MTV-Sportakrobatik: Isabelle Hatesuer und Emma Wente gewinnen Deutsche Bestenermittlung

ILTEN (r/gg). Das Damenpaar Isabelle Hatesuer und Emma Wente mit Trainerin Jana Entgelmeier machte sich mit einem kleinen Fanclub auf den Weg nach Baunatal, südlich von Kassel, zur diesjährigen deutschen Bestenermittlung in der Disziplin Sportakrobatik. Hier starten die besten Formationen Deutschlands aus der Nachwuchsklasse. Aufgrund schon gezeigter starker Leistungen, durften die beiden MTV-Athleten Niedersachsen bei diesem Wettkampf vertreten.
Das selbst gesteckte Ziel war, in dem Starterfeld von 20 Damenpaaren über 14 Jahren unter die besten zehn Formationen zu gelangen und sich somit für das Finale am nächsten Tag zu qualifizieren. Nach schwierigen heimischen Trainingsbedingungen war dies alles andere als sicher.
Beim Wettkampf-Auftritt in Baunatal war der Start holprig. Wegen Problemen mit der Musik mussten Bella und Emma die Matte nochmal verlassen. Sie bewahrten Ruhe, gingen nach der kurzen Unterbrechung erneut auf die Matte und zeigten Publikum und Kampfgericht ihre Stärke mit einer fast perfekten Kür.

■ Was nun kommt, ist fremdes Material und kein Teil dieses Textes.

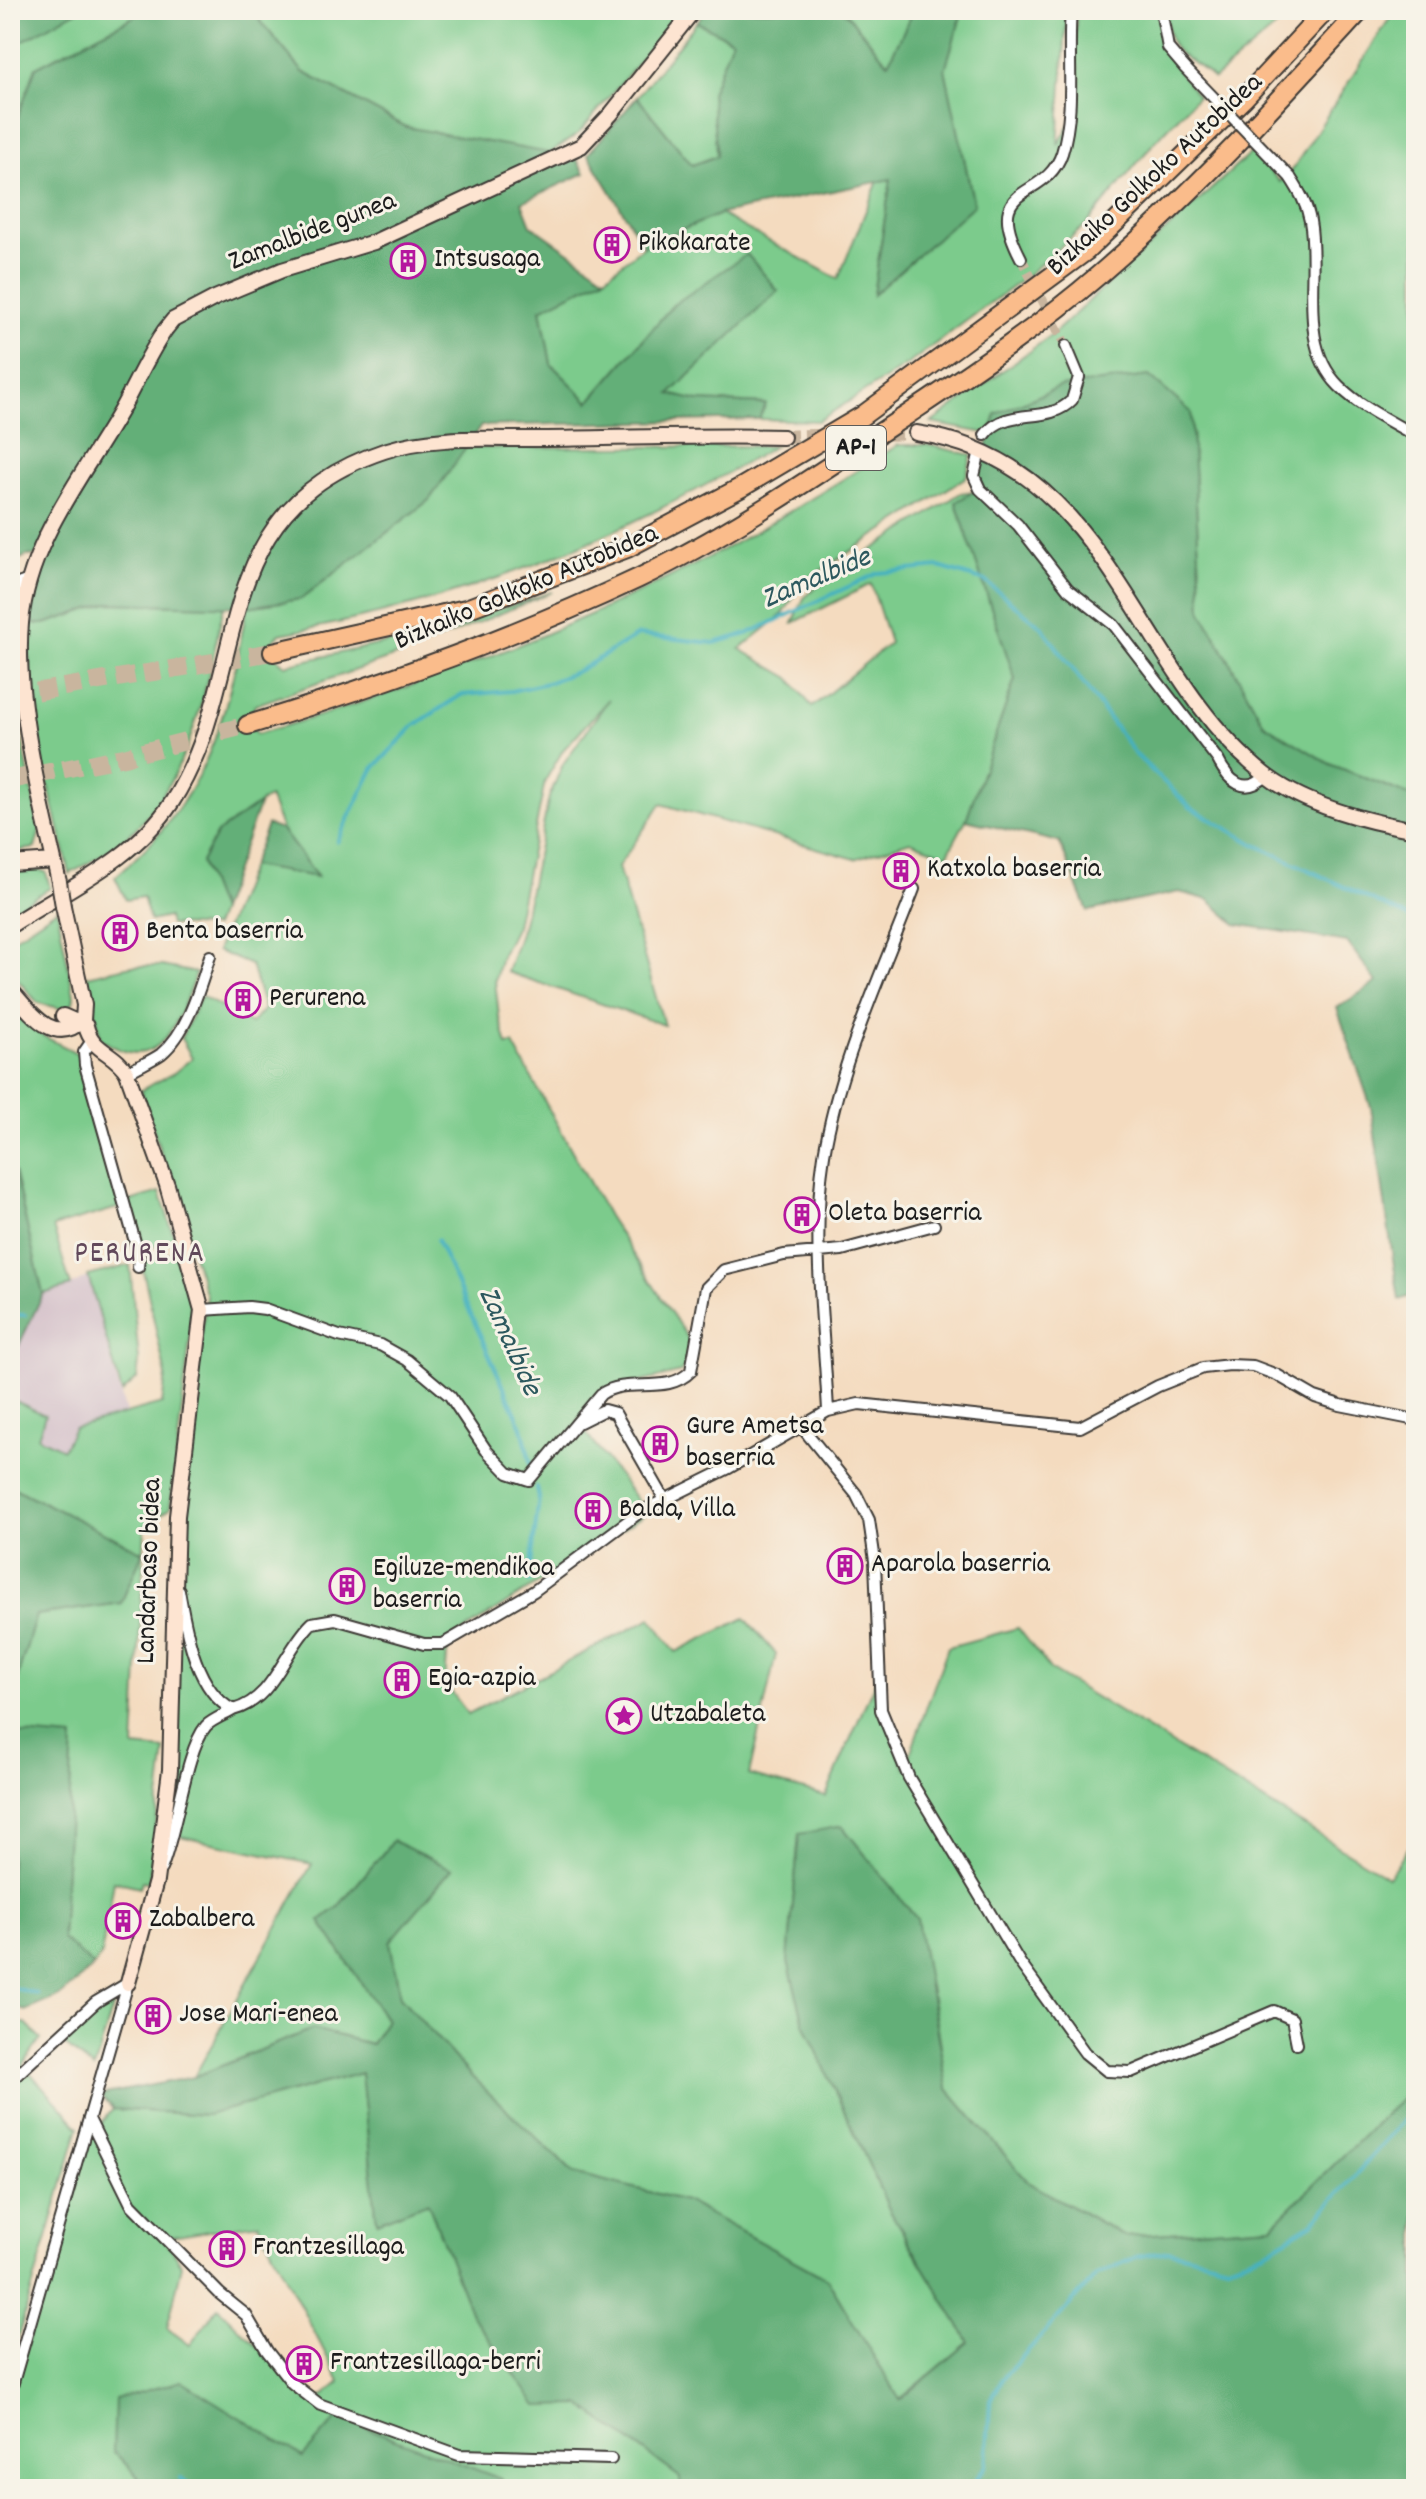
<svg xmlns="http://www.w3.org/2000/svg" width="1426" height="2499" font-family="Dekko,sans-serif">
	<rect width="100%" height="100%" fill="#f7f3e8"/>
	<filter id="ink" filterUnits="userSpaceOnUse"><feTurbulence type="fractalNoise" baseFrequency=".0125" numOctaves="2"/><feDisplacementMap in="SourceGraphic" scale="16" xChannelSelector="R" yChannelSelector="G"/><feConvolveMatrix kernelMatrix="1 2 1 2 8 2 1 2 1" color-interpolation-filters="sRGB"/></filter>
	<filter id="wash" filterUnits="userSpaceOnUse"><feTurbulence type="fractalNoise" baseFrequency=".006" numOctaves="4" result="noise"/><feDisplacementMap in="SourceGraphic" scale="32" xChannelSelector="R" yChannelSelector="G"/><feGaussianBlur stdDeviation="1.8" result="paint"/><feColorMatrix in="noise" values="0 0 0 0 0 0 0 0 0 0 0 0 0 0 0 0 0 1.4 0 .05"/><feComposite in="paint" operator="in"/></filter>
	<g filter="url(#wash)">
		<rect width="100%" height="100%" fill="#f4dbbf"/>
		<path fill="#d2bdc8" d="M88,1276L126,1413L74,1428L64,1449L38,1437L45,1414L10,1398V1364L43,1294L71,1286Z"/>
		<path fill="#7bcb8c" stroke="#4c7454" stroke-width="2" fill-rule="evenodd" d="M78,10H147L36,67L10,138V48Z
			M251,10H683L579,133L547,155L406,127L303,72Z
			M843,10H914L888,63Z
			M963,10H1067L1058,145L1075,115L1076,10H1157L1164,52L1198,96L1152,145L1087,224L1023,279L908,364L818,421L759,419L765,404L698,401L669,394L777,291L673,305L589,402L551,364L541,308L605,277L644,246L720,214L838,279L878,181L891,179L873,294L974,205L945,69Z
			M1167,10H1296L1214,79C1184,50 1166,61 1167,10Z
			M1395,10H1416V798L1330,764L1264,724L1202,612L1191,412L990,434L931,423L1053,334L1253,151L1280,182L1294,167Z
			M697,22L732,40L711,93L717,156L692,165L637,97Z
			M898,445H928L972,455L966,477L803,582L783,614L740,649L790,678L812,707L890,643L871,584L793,623L804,598L822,582L961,493L974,491L956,503L1015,679L966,820L947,855L910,841L855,859L661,804L618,867L664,1025L507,972L523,923L549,797L563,764L609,699L563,750L545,781L516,926L501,956L495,980L499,1016L507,1045L513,1044L608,1216L689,1340L688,1360L681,1372L605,1391L577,1421L647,1513L448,1641L445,1683L468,1714L651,1618L676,1652L745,1618L776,1654L749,1775L826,1796L877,1677L884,1717L905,1768L948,1647L1018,1628L1051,1670L1388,1877L1416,1837V2084L1272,2226L1125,2236L1029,2183L947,2088L930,1985L799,1834L788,1961L804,2023L890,2211L969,2342L899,2400L827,2279L685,2201L574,2173L473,2078L400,1997L390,1942L393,1841L338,1907L320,1921L386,2020L371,2044L313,2029L194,2077L312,1864L170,1834L181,1521L206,1296L141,1090L174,1073L192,1058L181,1038L201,996L251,1024L264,1009L251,965L217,951L251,866L317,876L282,830L269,797L217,833L201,862L220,911L214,927L170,925L168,917L150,921L143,897L126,900L115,877C209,796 225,724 247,607L301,599L429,500L466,448L775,446C618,539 461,604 280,634L274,639L273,655L285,665L413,637L552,592L410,651L255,705L249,720L257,734C406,692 551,638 688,568C761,531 829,488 898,445Z
			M108,603L224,606C207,681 193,772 136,828C117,847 93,860 70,874C51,793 23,708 30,624H45Z
			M17,715L40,830L35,848L10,852V716Z
			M38,870L46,872L50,888L10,912V872Z
			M57,909L74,996L73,1003L63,1009L38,1003L10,971V941Z
			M131,966H162L196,973C178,1020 161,1081 101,1039L87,976Z
			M10,1004L43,1036L79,1054L121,1207L53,1227L71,1286L43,1294L14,1172H10Z
			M160,1192L175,1240L142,1250L127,1202Z
			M181,1250L193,1314L170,1508L145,1526L134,1747L165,1750L149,1882L142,1881L140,1887L114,1881L101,1955L94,1966L62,1939L73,1739L10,1733V1702L36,1615L121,1603L143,1552L10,1486V1398L45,1415L38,1437L63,1449L74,1428L162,1404L166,1376L141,1261Z
			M130,1265L139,1361L137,1379L122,1393L88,1276Z
			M116,1997L94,2069L60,2041Z
			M10,2023H25L41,2039L23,2065L79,2127L10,2365Z
			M361,2073L377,2222L428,2202L471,2314L581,2405L681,2478L680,2489H496L501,2480L303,2458L181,2381L113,2451L150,2489H10V2400L89,2138L113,2109L207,2115ZM258,2223L340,2382L315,2403L218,2307L190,2345L167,2328L182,2265L165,2238Z"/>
		<path fill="#64af78" stroke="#40664a" stroke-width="2" d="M10,10H78L10,48Z
			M147,10H251L303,72L406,127L576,158L585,173L522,202L531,225L605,277L541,309L551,364L589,402L673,305L747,254L778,291L670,394L698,401L766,404L759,419L481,426L429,500L301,599L247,607L108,603L44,624H30V609L44,555L26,556L10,564V138L36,67Z
			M705,10H843L888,63L914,10H963L945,69L974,205L873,295L891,179L720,214L644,246L588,154L637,97L692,165L717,156L711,93L732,40L697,22Z
			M1149,376L1191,412L1202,612L1264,724L1330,764L1416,798V1294L1399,1300L1371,1107L1337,1008L1377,982L1347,942L1236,924L1209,900L1179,892L1088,911L1059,842L966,820L1015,679L956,502L974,491L996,414L1059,387Z
			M260,803L220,911L201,862L217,833Z
			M267,825L282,830L317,877L251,866Z
			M14,1171L43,1294L10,1364V1172Z
			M10,1486L143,1552L121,1603L36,1615L10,1702Z
			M10,1733L73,1738L62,1939L94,1966L62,1995L25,2011L10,2003Z
			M842,1826L917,1919L947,2088L1029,2183L1124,2236L1272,2226L1416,2084V2489H680L681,2478L581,2405L537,2406L471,2314L428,2202L377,2222L361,2073L207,2115L113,2109L100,2095L194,2077L313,2029L371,2044L386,2020L320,1921L338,1907L393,1841L452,1869L390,1942L400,1997L473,2078L574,2173L685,2201L827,2279L900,2400L969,2342L890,2211L804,2023L788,1961L799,1834Z
			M181,2381L303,2457L338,2417L501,2479L496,2489H150L113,2451L115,2399Z"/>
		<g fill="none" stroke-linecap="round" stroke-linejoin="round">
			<path stroke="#44b1c0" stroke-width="4" d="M337,842L373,769L415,725L461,695L511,691L547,683L578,671L638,635L714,643L747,634L878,573L939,567L985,581L1042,627L1135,754L1190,807L1254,844L1416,921
				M437,1240L522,1427L531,1465
				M10,1315H25
				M529,1581L539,1498L537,1488
				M10,1987L37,1994
				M180,2478L196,2489
				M969,2489L986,2466L990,2403L1002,2379L1097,2275L1136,2257L1169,2251L1228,2265L1267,2251L1313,2223L1416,2106"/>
		</g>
	</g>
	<g filter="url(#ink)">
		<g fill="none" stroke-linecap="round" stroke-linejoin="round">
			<path stroke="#c9b59e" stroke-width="10" stroke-dasharray="10 5" stroke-linecap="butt" d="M1021,258L1066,346"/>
			<path stroke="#c9b59e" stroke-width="14" stroke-dasharray="14 7" stroke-linecap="butt" d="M783,437L916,433"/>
			<path stroke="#c9b59e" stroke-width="18" stroke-dasharray="18 9" stroke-linecap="butt" d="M10,696L273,652
				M10,780L124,757L248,725"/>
			<defs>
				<path id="street" d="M1161,10L1168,48L1185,68
					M1290,177C1299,191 1307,204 1310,221C1320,274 1296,343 1339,386C1360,407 1390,421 1416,436
					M1021,258C980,180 1046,203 1062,153C1076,108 1067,56 1071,10
					M985,435C1007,405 1047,426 1072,400L1079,377L1066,346
					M979,455L974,476L980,489L1018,525L1068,589L1114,625L1218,760C1229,782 1245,796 1266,776
					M10,612L18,584L29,580
					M91,1042L84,1052L85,1065L139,1256L138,1267
					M127,1073C138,1066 151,1061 161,1054C188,1032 200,987 210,956
					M202,1310L249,1307L265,1309L339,1336L380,1345L407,1360L450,1396L486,1450L508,1473L529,1480L601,1394C628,1376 667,1396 691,1371L706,1288L724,1270L784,1255L842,1250L934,1225
					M828,1411C824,1328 811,1238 824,1155C839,1063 881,976 914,889
					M580,1422L604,1410L615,1413L665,1500
					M801,1426L856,1494L869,1520L875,1561L881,1710L909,1778L1020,1963L1085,2053L1107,2071L1131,2072L1274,2011L1292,2019L1297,2044
					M179,1590C186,1629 195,1690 233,1710C275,1699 283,1651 312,1623L335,1619L424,1644H443L534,1591L640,1512L729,1468L828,1411L859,1404L1080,1427L1158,1386L1203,1368L1230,1365L1253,1366L1277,1375L1315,1397L1340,1405L1416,1420
					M161,1869C177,1833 185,1751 206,1726C213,1719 225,1715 233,1710
					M10,2081L96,2002L128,1983
					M89,2119L131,2204L220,2294L246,2315L267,2351L292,2383L319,2404L459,2455L611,2459
					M10,2393L128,1983"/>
				<path id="secondary" d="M916,433C1111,461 1132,669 1264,774C1305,806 1365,821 1416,830
					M10,864L54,861
					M59,882C42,809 14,697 21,623C28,542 82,478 121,410C136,383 148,355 165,330L173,320L215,298L282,270L374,242L581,146L611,114L694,10
					M10,926C66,889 134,860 172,802C254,674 201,512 384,451C435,434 493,440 547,439C626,438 704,435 783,437
					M10,989C28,1009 53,1048 83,1020L84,1005L63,906
					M63,1016L86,1026C92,1052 115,1052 127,1073L167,1185L202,1310L177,1516L170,1770L156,1881L128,1983"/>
				<path id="highway" d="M273,652L466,609L627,548L742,487L862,416L1086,251L1244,98L1326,10
					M248,725C381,685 514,637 639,578C731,534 819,473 904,417C971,372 1039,327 1100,274C1194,193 1278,101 1361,10"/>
			</defs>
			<use href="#street" stroke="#3c3934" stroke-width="14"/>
			<use href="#secondary" stroke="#3c3934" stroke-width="18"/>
			<use href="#highway" stroke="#3c3934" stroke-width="22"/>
			<use href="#street" stroke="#fff" stroke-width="10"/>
			<use href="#secondary" stroke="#fde4d1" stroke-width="14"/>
			<use href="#highway" stroke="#fabc8b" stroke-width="18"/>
			<defs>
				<path id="street-bridge" d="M1185,68L1290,177"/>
				<path id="secondary-bridge" d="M59,882L63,906"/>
			</defs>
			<use href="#street-bridge" stroke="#3c3934" stroke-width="14" stroke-linecap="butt"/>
			<use href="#secondary-bridge" stroke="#3c3934" stroke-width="18" stroke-linecap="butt"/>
			<use href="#street-bridge" stroke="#fff" stroke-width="10"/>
			<use href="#secondary-bridge" stroke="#fde4d1" stroke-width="14"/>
		</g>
	</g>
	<defs>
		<symbol id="building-ring" viewBox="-11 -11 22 22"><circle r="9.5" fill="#f7f3e8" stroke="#b5179e" stroke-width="1.5"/><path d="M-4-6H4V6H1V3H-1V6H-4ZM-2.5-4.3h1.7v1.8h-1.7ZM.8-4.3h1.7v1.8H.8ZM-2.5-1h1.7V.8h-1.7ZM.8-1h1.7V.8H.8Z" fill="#b5179e"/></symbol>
		<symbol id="sight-ring" viewBox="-11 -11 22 22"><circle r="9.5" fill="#f7f3e8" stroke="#b5179e" stroke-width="1.5"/><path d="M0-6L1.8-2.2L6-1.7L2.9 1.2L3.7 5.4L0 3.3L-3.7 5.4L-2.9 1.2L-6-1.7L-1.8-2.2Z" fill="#b5179e"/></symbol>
	</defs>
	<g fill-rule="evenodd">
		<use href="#building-ring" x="592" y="225" width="40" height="40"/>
		<use href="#building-ring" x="388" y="241" width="40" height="40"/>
		<use href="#building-ring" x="881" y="851" width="40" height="40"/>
		<use href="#building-ring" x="100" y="913" width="40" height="40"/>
		<use href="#building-ring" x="223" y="980" width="40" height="40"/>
		<use href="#building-ring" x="782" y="1195" width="40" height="40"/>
		<use href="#building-ring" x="640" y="1424" width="40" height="40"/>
		<use href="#building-ring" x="573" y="1491" width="40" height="40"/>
		<use href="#building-ring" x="825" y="1546" width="40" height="40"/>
		<use href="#building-ring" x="327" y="1566" width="40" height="40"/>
		<use href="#building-ring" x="382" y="1660" width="40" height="40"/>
		<use href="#sight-ring" x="604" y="1696" width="40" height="40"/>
		<use href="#building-ring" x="103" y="1901" width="40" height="40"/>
		<use href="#building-ring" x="133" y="1996" width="40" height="40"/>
		<use href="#building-ring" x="207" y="2229" width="40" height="40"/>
		<use href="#building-ring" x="284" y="2344" width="40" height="40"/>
	</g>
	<g text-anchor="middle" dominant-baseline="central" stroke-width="6" stroke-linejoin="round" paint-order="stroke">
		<rect fill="#f7f3e8" stroke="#5e5c59" stroke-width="2" x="826" y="426" width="60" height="44" rx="6"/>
		<g font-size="26" font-weight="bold" fill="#1c1c1c">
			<text x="856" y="448">AP-1</text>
		</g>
		<g font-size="28" fill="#1c1c1c" stroke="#f7f3e8">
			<text transform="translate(1156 176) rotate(-43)">Bizkaiko Golkoko Autobidea</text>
			<text transform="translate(313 233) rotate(-21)">Zamalbide gunea</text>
			<text transform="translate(527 589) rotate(-23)">Bizkaiko Golkoko Autobidea</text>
			<text transform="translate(151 1571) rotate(-88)">Landarbaso bidea</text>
		</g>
		<g font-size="28" fill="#1c1c1c" stroke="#f7f3e8" text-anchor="start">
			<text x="638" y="245">Pikokarate</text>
			<text x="434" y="261">Intsusaga</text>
			<text x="927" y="871">Katxola baserria</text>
			<text x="146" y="933">Benta baserria</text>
			<text x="269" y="1000">Perurena</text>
			<text x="828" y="1215">Oleta baserria</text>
			<text x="686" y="1428">Gure Ametsa<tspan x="686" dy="32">baserria</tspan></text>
			<text x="619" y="1511">Balda, Villa</text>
			<text x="871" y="1566">Aparola baserria</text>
			<text x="373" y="1570">Egiluze-mendikoa<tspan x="373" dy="32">baserria</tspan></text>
			<text x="428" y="1680">Egia-azpia</text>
			<text x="650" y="1716">Utzabaleta</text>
			<text x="149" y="1921">Zabalbera</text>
			<text x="179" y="2016">Jose Mari-enea</text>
			<text x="253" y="2249">Frantzesillaga</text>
			<text x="330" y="2364">Frantzesillaga-berri</text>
		</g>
		<g font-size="30" font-style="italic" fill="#2c585e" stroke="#f7f3e8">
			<text transform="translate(817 580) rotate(-23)">Zamalbide</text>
			<text transform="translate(508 1342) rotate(66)">Zamalbide</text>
		</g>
		<g font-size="30" letter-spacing="2" fill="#62495b" stroke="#f7f3e8">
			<text x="140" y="1255">PERURENA</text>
		</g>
	</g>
	<rect width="1426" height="2499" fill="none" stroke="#f7f3e8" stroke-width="40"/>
</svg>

Das Kampfgericht belohnte die beiden mit 22,330 Punkten, was am Ende der Qualifikation für Platz vier reichte, also der Qualifikation für das Finale. Darin starteten sie als fünfte der zehn qualifizierten Damenpaaren mit einer hervorragenden Kür. Das Kampfgericht wertete an diesem Tag etwas strenger, Bella und Emma erhielten für ihre Kür 22,130 Punkte. Nun hieß es warten, wofür es am Ende reicht. Jede anschließende Kür wurde genau beobachtet. Plötzlich stand fest, sie haben es auf das Treppchen geschafft. Die Freude war riesig, doch welche Medaille wird es am Ende werden? Die 22,130 Punkte waren am Ende des Wetkampfs das Maß aller Dinge, kein Damenpaar konnte die Wertung übertreffen. Und so stand fest: Sie haben sich gegen 19 weitere Damenpaare aus ganz Deutschland durchgesetzt und gewinnen die Konkurrenz der Damenpaare N2 bei der Deutschen Bestenermittlung - so der Bericht von Jana Schenkemeyer.